[MongoDB] Build a MongoDB sharding system under the window system (1), windowmongodb
This article describes the main principles of sharding clusters.
Frankly speaking, I just saw this Sharding system, which is a bit too tall. Seeing us writer Kyle Banker's "Mongodb in action" does not understand. First, describe the data with the parts. From other books, we can see that sharding is a database cluster system that horizontally extends massive data. Data sharding is stored on each sharding node, you can easily configure a distributed MongoDB cluster.
I. Role description three roles are required to build a MongoDB sharding cluster:
- The shard server stores the actual data score slices. Each shard can be a Mongod instance, or a group of mongod instances constitute a Replica Set (the Replica Set described in previous blogs ).
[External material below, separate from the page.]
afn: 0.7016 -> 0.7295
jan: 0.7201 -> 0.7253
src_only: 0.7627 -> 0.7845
To implement auto-failover in each shard, MongoDB officially recommends that each shard be a set of Replica sets.
- Config Server to store a specific collection in multiple shard, You need to specify a shard key for the collection, for example, {age: 1 }, the shard key determines the chunk of the record. (The chunk will be detailed later.) Config Servers is used to store the configuration information of all shard nodes. The shard key range of each chunk is, distribution of chunk in each shard, sharding configuration of all DB and collection in the Cluster
- Route Process is a front-end Route. The client accesses this Route and then queries the shard to which the config servers needs to query or save the record, connects to the shard to perform operations, and finally returns the result to the client. The client only needs to send the query or update request originally sent to mongod to rounting processl without worrying about the shard on which the operation record is stored,
Ii. Framework Structure
If you use a physical machine to build a sharded cluster: The structure is as follows:
The ports on each server are different.
Iii. framework Description
As the sharding cluster is abstract, I can see some instructions on other data and make a supplement here;
A: sharding is used to separate databases on multiple servers.
B: query a user involves two queries. The first access to the configuration database is used to obtain the user's shard location. The second query directly accesses the shard containing user data.
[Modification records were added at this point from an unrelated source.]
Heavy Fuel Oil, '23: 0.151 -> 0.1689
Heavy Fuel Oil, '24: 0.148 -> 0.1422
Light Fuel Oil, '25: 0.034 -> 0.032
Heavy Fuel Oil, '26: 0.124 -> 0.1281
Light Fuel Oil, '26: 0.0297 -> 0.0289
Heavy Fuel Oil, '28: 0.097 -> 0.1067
C: mainly solves the problem of resizing and load balancing.
D: The famous framework for manual fragment management is Twitter's Gizzard (see: http://mng.bz/4qvd)
E: determines the current system partition: disk activity, system load, and the ratio of the most important working set size to available memory
F: The concept of chunk blocks: it is located in a continuous partition key range in a shard. They are logical, not physical.
G: partition key: MongoDB shards are range-based. That is to say, each document in the sharding set must fall within a value range of the specified key. The partition key allows each document to locate its position in these ranges.
H: splitting and migration
These two concepts are completely different. The split idea is to divide the split block into two parts when the split block data reaches a certain size. The two parts after splitting have the same number of documents. Splitting is only a logical operation and does not affect the physical order of documents in the sharding set.
Migration is managed by the balancer software. Its task is to ensure that data is evenly distributed across nodes. This function can be achieved by tracking the number of parts. Generally, when the maximum number of parts in a cluster is greater than 8, the balancer performs a balanced processing.
I: Suggested Framework
MongoDb eats memory. After mongoDb is started, the memory will rise to 95%. I have 4 GB of memory and I have upgraded mongo to 208. The problem remains unsolved.
By default, this database will eat a large amount of memory for caching. Currently, it seems that there is no way to limit the memory usage. Therefore, we recommend that you do not place the database and other programs on one machine.
Storage Capacity of MongoDB in 32-bit Systems
Data Files can only store 2 GB, but they are a single data file. Whether the operating system is 32-bit or 64-bit for memory, the data files stored in the hard disk are not directly related to the Operating System (related to the disk storage format and file management system ).
The 32-bit operating system can only access the memory space of more than three GB, while mongodb is a memory database. In mode, the data of the mongo database is stored in the memory. The prison 32-bit operating system memory access restrictions, so when you start mongod, there will be a 32-bit operating system warning prompt.
However, mongodb is not so stupid. For data files stored on disks, mongo will automatically divide the files. However, this Division will not be split after it is fully stored, files are divided according to certain index rules. So what you see is that if your database is larger than 2 GB, you may see more divided files.